Your task
Reproduce word for word the lines of the items below that run from the line containing "order: Carnivora" through the line containing "scientific name: Haemorhous mexicanus", including both of those lines.

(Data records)
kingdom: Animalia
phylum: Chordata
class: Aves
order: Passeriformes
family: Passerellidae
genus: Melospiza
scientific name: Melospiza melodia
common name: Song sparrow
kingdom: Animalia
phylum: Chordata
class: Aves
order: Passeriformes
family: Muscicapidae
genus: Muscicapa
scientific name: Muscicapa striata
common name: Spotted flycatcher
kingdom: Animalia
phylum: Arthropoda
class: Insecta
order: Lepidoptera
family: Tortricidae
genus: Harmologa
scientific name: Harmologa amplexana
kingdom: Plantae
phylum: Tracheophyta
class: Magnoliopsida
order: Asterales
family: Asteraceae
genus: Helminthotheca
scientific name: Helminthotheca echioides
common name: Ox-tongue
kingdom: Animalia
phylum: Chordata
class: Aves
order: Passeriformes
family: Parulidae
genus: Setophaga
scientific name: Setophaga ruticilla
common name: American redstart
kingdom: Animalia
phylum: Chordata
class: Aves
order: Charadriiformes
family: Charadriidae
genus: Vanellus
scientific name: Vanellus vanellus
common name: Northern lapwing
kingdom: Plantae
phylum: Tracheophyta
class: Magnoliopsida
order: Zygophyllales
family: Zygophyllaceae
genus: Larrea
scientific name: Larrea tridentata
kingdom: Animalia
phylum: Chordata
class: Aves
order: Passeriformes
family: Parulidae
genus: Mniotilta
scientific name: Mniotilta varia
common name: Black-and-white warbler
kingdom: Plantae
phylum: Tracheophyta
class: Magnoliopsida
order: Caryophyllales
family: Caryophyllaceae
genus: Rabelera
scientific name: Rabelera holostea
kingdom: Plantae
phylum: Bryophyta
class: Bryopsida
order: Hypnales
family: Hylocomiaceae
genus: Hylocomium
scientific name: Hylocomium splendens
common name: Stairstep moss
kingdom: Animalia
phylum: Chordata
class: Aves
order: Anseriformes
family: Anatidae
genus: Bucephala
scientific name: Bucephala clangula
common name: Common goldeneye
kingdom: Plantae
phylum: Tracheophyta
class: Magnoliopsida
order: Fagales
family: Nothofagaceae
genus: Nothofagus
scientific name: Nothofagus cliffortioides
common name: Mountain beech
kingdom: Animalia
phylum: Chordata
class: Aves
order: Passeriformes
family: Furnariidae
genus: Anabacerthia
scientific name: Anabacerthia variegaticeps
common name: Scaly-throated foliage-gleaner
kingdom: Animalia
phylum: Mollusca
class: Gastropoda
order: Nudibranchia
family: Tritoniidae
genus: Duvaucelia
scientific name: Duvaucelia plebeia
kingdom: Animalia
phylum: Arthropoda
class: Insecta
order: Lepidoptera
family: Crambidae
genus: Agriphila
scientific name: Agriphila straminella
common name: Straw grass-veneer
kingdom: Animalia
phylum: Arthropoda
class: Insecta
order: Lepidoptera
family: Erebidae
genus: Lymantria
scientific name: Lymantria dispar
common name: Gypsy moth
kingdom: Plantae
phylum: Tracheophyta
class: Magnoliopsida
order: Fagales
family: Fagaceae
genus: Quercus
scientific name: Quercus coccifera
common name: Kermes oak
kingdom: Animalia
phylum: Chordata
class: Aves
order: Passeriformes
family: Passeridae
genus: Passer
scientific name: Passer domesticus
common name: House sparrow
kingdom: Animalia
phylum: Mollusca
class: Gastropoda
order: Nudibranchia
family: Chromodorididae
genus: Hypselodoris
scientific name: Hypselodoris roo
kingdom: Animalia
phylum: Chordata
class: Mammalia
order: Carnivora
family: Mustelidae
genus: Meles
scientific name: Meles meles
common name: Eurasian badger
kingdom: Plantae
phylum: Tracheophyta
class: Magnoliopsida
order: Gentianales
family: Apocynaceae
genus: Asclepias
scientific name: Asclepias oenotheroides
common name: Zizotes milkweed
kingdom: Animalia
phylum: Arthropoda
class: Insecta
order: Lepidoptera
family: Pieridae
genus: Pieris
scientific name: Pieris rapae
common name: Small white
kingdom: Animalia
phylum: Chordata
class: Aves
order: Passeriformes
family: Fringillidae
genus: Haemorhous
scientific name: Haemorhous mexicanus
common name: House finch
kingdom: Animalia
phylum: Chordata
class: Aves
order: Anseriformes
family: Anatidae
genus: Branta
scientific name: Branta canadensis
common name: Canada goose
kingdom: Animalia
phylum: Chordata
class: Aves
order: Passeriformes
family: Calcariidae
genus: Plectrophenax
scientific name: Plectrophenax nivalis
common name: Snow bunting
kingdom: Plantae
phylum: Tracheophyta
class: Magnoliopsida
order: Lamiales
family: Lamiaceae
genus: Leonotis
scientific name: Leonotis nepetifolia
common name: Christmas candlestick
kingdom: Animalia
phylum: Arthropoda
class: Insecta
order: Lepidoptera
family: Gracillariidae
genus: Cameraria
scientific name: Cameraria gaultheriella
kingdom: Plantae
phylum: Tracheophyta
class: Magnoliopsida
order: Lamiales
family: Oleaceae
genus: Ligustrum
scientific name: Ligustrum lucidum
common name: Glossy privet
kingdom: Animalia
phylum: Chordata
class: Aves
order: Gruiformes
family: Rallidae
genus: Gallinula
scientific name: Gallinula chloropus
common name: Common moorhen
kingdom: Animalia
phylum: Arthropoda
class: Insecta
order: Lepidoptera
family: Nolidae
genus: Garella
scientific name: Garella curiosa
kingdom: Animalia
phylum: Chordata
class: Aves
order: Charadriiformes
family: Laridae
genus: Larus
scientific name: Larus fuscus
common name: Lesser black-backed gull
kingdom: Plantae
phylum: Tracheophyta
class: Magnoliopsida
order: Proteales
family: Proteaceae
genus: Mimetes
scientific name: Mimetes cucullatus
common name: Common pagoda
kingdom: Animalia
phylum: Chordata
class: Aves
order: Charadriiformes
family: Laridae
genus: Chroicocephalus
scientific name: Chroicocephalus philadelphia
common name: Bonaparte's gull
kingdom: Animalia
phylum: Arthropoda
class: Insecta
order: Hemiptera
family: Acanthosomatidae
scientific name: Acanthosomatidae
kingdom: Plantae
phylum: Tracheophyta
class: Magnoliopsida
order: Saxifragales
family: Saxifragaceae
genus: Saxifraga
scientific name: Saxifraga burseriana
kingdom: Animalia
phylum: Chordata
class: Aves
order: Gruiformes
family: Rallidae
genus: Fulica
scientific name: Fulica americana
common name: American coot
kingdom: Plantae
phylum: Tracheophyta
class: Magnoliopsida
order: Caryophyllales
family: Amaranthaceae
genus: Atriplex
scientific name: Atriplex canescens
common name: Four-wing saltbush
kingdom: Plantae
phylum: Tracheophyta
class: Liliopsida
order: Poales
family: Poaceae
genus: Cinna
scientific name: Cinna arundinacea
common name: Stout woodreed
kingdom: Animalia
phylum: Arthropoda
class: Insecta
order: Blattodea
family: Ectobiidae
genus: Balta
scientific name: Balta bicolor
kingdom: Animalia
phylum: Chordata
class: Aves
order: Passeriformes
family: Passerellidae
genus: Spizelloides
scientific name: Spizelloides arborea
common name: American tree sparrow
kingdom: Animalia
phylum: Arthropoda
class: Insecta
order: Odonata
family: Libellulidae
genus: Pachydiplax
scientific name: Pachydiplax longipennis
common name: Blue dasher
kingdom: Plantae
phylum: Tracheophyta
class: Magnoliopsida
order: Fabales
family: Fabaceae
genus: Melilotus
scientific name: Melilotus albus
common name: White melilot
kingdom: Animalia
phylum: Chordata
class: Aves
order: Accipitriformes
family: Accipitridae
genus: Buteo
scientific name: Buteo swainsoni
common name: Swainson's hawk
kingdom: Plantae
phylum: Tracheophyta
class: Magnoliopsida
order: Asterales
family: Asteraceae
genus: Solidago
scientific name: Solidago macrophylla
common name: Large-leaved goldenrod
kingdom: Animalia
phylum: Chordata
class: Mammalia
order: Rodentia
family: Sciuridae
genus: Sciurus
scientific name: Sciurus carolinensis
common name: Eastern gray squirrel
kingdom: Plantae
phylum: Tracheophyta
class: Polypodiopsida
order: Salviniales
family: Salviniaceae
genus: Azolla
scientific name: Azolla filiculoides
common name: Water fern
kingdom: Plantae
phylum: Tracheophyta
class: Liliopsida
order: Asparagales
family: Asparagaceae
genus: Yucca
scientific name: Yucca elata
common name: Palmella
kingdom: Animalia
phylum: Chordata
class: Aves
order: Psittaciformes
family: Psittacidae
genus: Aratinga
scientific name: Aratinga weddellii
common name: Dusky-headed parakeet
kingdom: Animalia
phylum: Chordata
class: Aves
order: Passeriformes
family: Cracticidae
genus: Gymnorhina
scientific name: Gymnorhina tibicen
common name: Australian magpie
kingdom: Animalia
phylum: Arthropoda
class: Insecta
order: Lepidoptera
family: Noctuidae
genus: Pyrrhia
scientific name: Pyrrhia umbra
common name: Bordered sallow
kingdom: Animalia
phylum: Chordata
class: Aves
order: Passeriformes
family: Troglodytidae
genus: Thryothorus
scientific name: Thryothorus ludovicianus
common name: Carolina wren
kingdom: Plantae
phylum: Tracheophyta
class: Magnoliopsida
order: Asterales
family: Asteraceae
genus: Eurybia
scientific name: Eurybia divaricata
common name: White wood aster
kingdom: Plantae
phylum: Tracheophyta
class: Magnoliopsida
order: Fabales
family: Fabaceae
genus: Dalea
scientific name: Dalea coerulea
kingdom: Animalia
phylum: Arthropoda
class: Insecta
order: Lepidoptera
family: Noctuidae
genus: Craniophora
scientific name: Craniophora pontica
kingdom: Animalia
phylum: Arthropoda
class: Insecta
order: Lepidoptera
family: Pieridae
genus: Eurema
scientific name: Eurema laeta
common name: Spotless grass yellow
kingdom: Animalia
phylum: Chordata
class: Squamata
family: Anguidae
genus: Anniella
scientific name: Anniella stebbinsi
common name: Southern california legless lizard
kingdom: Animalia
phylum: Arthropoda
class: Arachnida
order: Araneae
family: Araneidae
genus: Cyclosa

Exercise response
order: Carnivora
family: Mustelidae
genus: Meles
scientific name: Meles meles
common name: Eurasian badger
kingdom: Plantae
phylum: Tracheophyta
class: Magnoliopsida
order: Gentianales
family: Apocynaceae
genus: Asclepias
scientific name: Asclepias oenotheroides
common name: Zizotes milkweed
kingdom: Animalia
phylum: Arthropoda
class: Insecta
order: Lepidoptera
family: Pieridae
genus: Pieris
scientific name: Pieris rapae
common name: Small white
kingdom: Animalia
phylum: Chordata
class: Aves
order: Passeriformes
family: Fringillidae
genus: Haemorhous
scientific name: Haemorhous mexicanus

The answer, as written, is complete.